= Paweł Czenpiński =

Polish physician, botanist, zoologist, entomologist and educator (1755–1793)

Paweł Czenpiński (1755 – 1793) was a Polish physician, botanist, zoologist, entomologist and educator. He was among the earliest followers of Linnean binomial system in Poland where he coauthored one of the first zoology textbooks written in Polish, Zoologia czyli Zwierzętopismo, dla szkół narodowych, published in 1789.

== Life and work ==
Czenpinski went to study medicine in 1772 and graduated in 1780 from the University of Vienna then known as Rudolphina. He defended a doctorate in 1778 titled Dissertatio inauguralis zoologico-medica, sistens totius regni animalis genera, in classes et ordines Linnæana methodo digesta, præfixa cuilibet classi terminorum explicatione, quam annuente inclyta facultate medica in antiquissima ac celeberrima Universitate Vindobonensi publicæ disquisitioni submittit Paulus de Czenpinski, nobilis Polonus Varsoviensis. Disputabitur in universitatis palatio. Die mensis Aprilis anno. This publication dedicated to Prince Adam Czartoryski (1734–1823) included a description of the beetle species Gibbium psylloides. In Vienna, medical education was being reformed by Gerard Van Swieten (1700–1772) from Leiden and it is possible that Czenpinski was influenced by another Leiden naturalist Nikolaus Joseph von Jacquin (1727–1817).
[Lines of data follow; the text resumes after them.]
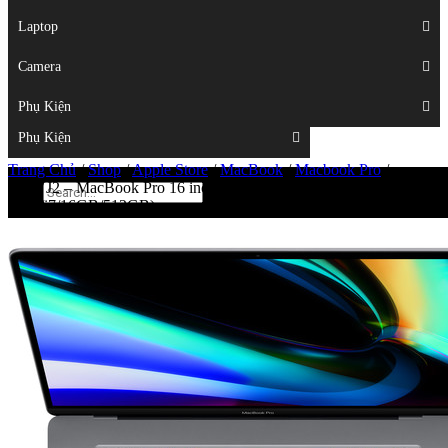
Displays
Laptop
Laptop
Camera
Camera
Phụ Kiện
Top
Phụ Kiện
Trang Chủ
/
Shop
/
Apple Store
/
MacBook
/
Macbook Pro
/
MVVJ2 – MacBook Pro 16 inch 2019 New – (Space
Gray/i7/16GB/512GB)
Linnaeus and von Jacquin corresponded heavily and it was possibly through this connection that Czenpinski adopted the Linnean system for his thesis. Together they travelled in the Alps. It is thought that he travelled through Europe after his dissertation and in September 25th, 1779, Czenpiński was elected correspondent member of the Société Royale de Médecine (Royal Medical Society) in Paris. In 1782, he went on a scientific expedition with John Dominic Peter Jaskiewicz (1749–1809) to make zoological, botanical and geological observations of the Carpathian Mountains.
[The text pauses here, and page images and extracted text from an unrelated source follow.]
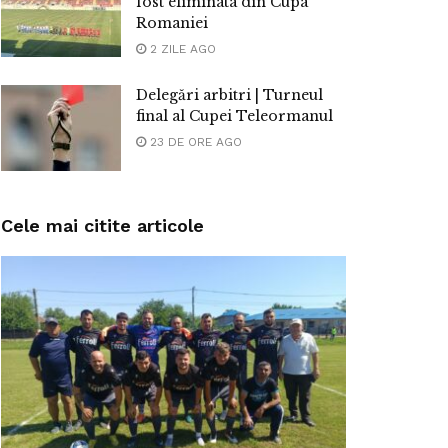
fost eliminata din Cupa
Romaniei
2 ZILE AGO
Delegări arbitri | Turneul
final al Cupei Teleormanul
23 DE ORE AGO
Cele mai citite articole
After returning to Poland became an employee of the Society for Elementary Books (established in 1775 and empowered to develop programs and school textbooks) and was a member of the National Education Commission. He became deeply involved in developing curricula and textbooks. In 1789, he and Krzysztof Kluk (1739–1796) wrote the zoology textbook for schools titled Zoologia czyli Zwierzętopismo, dla szkół narodowych. This was based on an earlier textbook written in Latin by Michał Krzysztof Hanow (1695–1773). This text made use of the Linnean system of nomenclature and involved a teaching that began with an "ascending order" of anatomical complexity in life forms. He examined many zoological collections including that of Anna Jabłonowska (1728–1800) in Siemiatycze to help in this work. Together with Walenty Gagatkiewicz he founded the Warsaw School of Anatomy and Surgery (1789).